*CONSIGNES*:
1) Comment traduire en anglais cette phrase de l'extrait sur l'élargissement de l'Impuls : « En 2018, un premier élargissement fait que Pro Helvetia, sorte de pendant suisse de Kultur | lx, pour aller vite, rejoigne l’Impuls. » ?
2) Répondez à ces questions sur l'extrait sur l'élargissement de l'Impuls :
(a) En quelle année Pro Helvetia a-t-elle rejoint l'Impuls ?
(b) Qui a parlé à la directrice de la création de Kultur | lx ?
(c) À quels pays serait-il logique de penser aussi dans un avenir proche ?
3) Poursuivez l'extrait sur l'élargissement de l'Impuls à partir de sa dernière phrase.

*EXTRAIT DU TEXTE*:
En 2018, un premier élargissement fait que Pro Helvetia, sorte de pendant suisse de Kultur | lx, pour aller vite, rejoigne l’Impuls. „Il fut ensuite logique de penser à d’autres pays francophones et germanophones et il y eut, au moment où la Suisse nous rejoignit, l’entrée de Bernhard Günther en tant que membre du CA, qui m’a fait remarquer qu’il y avait des liens possibles avec le Luxembourg. Si la suite des choses a duré un peu à cause de la pandémie, il y a un an, j’ai rencontré Jo Kox, qui m’a parlé de la création de Kultur | lx – et on a très vite trouvé un accord. Il serait logique de penser aussi, dans un avenir proche, à la Belgique et à l’Autriche – mais dans des pays plus grands, il est souvent plus difficile de convaincre les ministères, ce qui est d’autant plus dommage qu’on ne peut pas accepter, par exemple, des dossiers autrichiens tant qu’il n’y a pas de participation de l’État autrichien“, regrette la directrice, qui se montre cependant très enchantée par le partenariat avec le Luxembourg.

*DONNÉES ÉTUDIÉES*:
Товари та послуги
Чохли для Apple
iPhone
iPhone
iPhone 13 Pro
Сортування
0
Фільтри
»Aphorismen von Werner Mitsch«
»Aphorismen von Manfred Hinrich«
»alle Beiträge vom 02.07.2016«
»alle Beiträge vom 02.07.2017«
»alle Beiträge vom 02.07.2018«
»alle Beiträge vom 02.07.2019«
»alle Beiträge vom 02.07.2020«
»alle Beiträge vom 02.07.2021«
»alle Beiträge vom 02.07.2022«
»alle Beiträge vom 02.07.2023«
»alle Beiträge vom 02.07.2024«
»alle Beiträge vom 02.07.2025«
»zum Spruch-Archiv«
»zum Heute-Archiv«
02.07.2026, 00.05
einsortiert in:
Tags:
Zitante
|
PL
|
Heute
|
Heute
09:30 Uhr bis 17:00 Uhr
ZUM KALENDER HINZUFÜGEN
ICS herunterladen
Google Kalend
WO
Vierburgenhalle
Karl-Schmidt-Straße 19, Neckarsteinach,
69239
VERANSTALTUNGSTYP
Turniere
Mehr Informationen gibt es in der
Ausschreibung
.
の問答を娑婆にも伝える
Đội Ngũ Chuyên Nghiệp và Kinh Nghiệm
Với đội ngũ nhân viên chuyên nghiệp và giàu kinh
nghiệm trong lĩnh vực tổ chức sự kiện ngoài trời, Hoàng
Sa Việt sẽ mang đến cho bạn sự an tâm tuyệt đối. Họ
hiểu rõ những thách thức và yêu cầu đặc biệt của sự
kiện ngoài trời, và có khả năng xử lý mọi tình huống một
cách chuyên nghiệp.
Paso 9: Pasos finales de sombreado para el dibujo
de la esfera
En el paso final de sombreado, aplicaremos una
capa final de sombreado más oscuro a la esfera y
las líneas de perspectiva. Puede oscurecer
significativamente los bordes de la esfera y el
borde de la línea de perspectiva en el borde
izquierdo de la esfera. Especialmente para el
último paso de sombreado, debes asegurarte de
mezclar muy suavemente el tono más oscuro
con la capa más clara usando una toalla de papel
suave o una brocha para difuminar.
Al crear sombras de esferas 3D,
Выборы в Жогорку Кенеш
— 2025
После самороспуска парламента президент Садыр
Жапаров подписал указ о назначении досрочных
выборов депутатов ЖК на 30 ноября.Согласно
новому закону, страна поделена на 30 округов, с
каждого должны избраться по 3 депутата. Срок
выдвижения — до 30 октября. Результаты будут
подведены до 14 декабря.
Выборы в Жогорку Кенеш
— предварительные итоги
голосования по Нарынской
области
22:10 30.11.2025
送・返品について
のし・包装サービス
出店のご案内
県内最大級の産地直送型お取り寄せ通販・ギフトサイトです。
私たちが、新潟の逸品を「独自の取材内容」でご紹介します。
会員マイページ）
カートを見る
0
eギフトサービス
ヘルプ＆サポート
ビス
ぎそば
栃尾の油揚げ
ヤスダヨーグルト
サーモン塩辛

*CORRIGÉ*:
1) In 2018, a first expansion led Pro Helvetia, a kind of Swiss counterpart to Kultur | lx, to put it briefly, to join the Impuls.

2)
(a) En 2018.
(b) Jo Kox.
(c) À la Belgique et à l'Autriche.

3)
Aumüller se réjouissait par ailleurs, la veille du festival, d’une première opportunité de découvrir de futurs porteurs de projets et des interlocuteurs à la Kufa, puisqu’elle dit ne commencer qu’à faire connaissance de la scène luxembourgeoise. Enfin, conclut-elle, elle se montre curieuse de découvrir, à partir de l’année prochaine, de premiers dossiers luxembourgeois, tout en précisant que la date-limite est toujours le premier mai – à bon entendeur.

Catherine Decker, Valérie Quilez, Jo Kox, Clémence Creff, Giovanni Trono, Sophie Aumüller, Mathilde Bezart et Diane Tobes lors de l’annonce officielle, vendredi dernier, que Kultur | lx rejoignait le fonds Impuls Neue Musik.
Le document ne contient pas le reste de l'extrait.